Finding the traces of current and past attacks
An attacker inevitably leaves behind forensic artifacts that can be used for evaluation. These can be, for example, log and dump files from attack tools, files with unusual obfuscated content, persistence creation tools, or simply tools in atypical directories or specific configuration keys. It can also be unusual network connections to suspicious servers, IP addresses and ports, or log files of interactions, logins and process starts. The number and variety of IOCs that can be detected in practice is quite frightening. Good tools and broad knowledge to quickly detect attacks Studies show that it usually takes two to three months before an attack is even detected.
The damage increases with every day that the attacker remains undetected. Using Compromise Assessment, the time to detect a successful attack can be reduced to a few days in the best case. Typically, attacks are detected shortly after the analysis begins because the events with the highest hit rate are started. The decisive factor is a sum of days, which is made up of the scan duration and the start of the analysis. This period can vary greatly depending on the scan configuration, the size of the system and the number of events returned. An approximate parameter is a week, since the scan duration can be between a few minutes and several days and the analysis is started directly afterwards.
Events are sorted by severity, starting with the most severe. However, events with a low severity level can also be indicators of an attack. Therefore, it is important that the analysts have a broad knowledge of the structure and functioning of the systems: The result of the analysis can only be as good as the analysts’ know-how allows.

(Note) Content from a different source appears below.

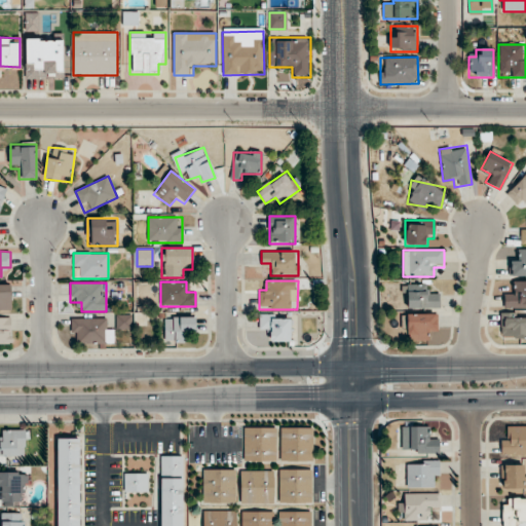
[(0,309),(10,310),(10,285),(0,284),(0,309)]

The tools and the underlying rule set of the IOC scanners provide the right direction; the indications must then be interpreted correctly and put into context.
Need for Continuous Compromise Assessment
Even though a Compromise Assessment scan brings clarity to ongoing and past attacks and provides deep insight – it remains a snapshot in time. Any change to a hospital’s systems can fix attack vectors, but it can also create new ones. That’s why Continuous Compromise Assessment makes sense: scanning for attack traces and analysis on a recurring basis. The initial scan is quite time-consuming, as millions of forensic artifacts may need to be examined, which can take several days. The follow-up scans and analysis are significantly simpler, as only the changes need to be screened.

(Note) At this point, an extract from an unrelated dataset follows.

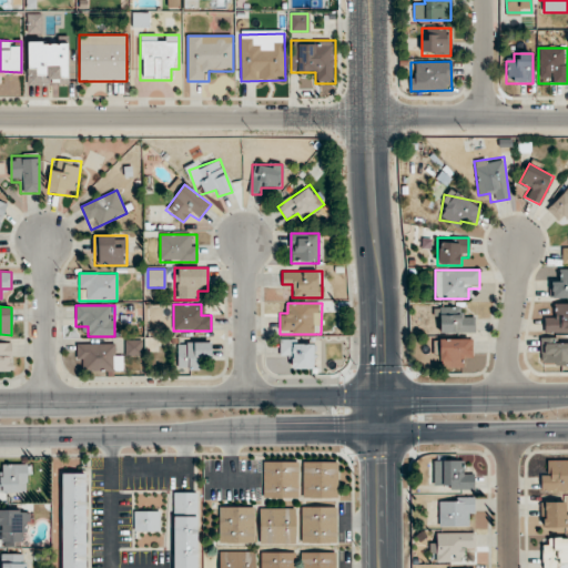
[(463,307),(438,307),(438,333),(474,333),(474,317),(463,317),(463,307)]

A Compromise Assessment Scan alone does not reduce the time it takes to detect an attack. This only happens if all measures from previous scans are implemented and systems are rescanned at regular intervals. These measures must be prioritized, implemented in a timely manner and tracked so that the security level increases in the long term. These measures can include, for example, introducing centralized log management or even SIEM, changing the domain policy and introducing authorization management. It also makes sense to replace systems if they are too old or the manufacturer has discontinued support. In this way, clinics can optimize their processes and achieve a level of security that will help deal with or prevent new attacks more quickly.

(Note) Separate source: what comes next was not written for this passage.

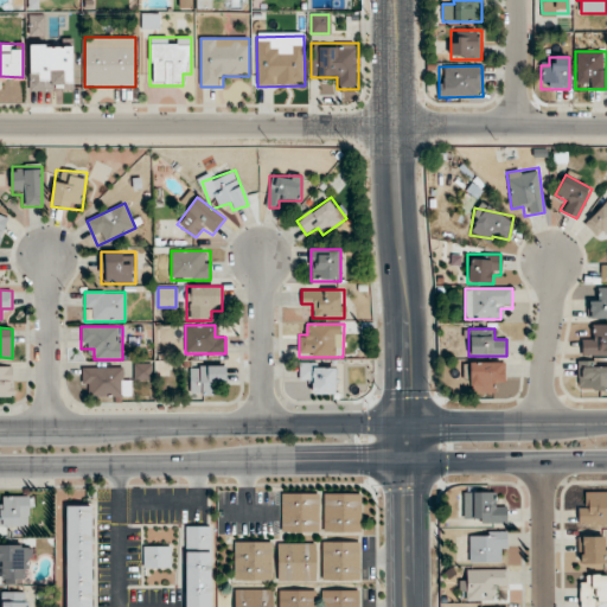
[(504,362),(467,362),(467,394),(493,394),(493,383),(504,383),(504,362)]
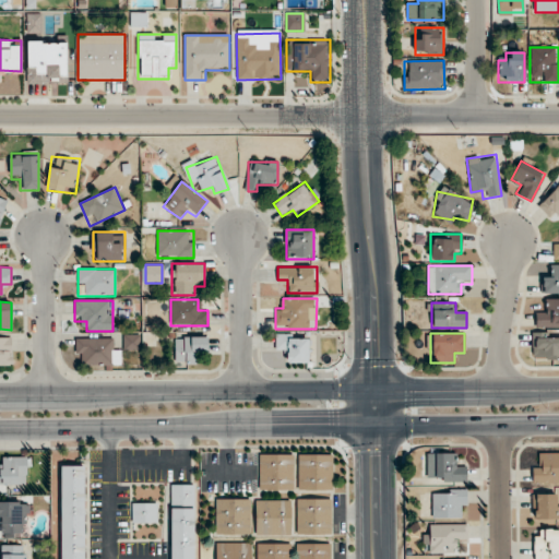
[(309,334),(275,334),(275,353),(286,353),(286,363),(309,363),(309,334)]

Compromise assessment is an excellent discipline for identifying and evaluating ongoing or past attacks on clinics and taking appropriate action to prevent them in the future. It can meaningfully enhance a hospital’s ITSecurity, but is not sufficient on its own to increase its security maturity level. This is because Compromise Assessment is a passive discipline and must be performed manually. Only in combination with other tools and measures does a cosmos emerge that reflects the overall security level.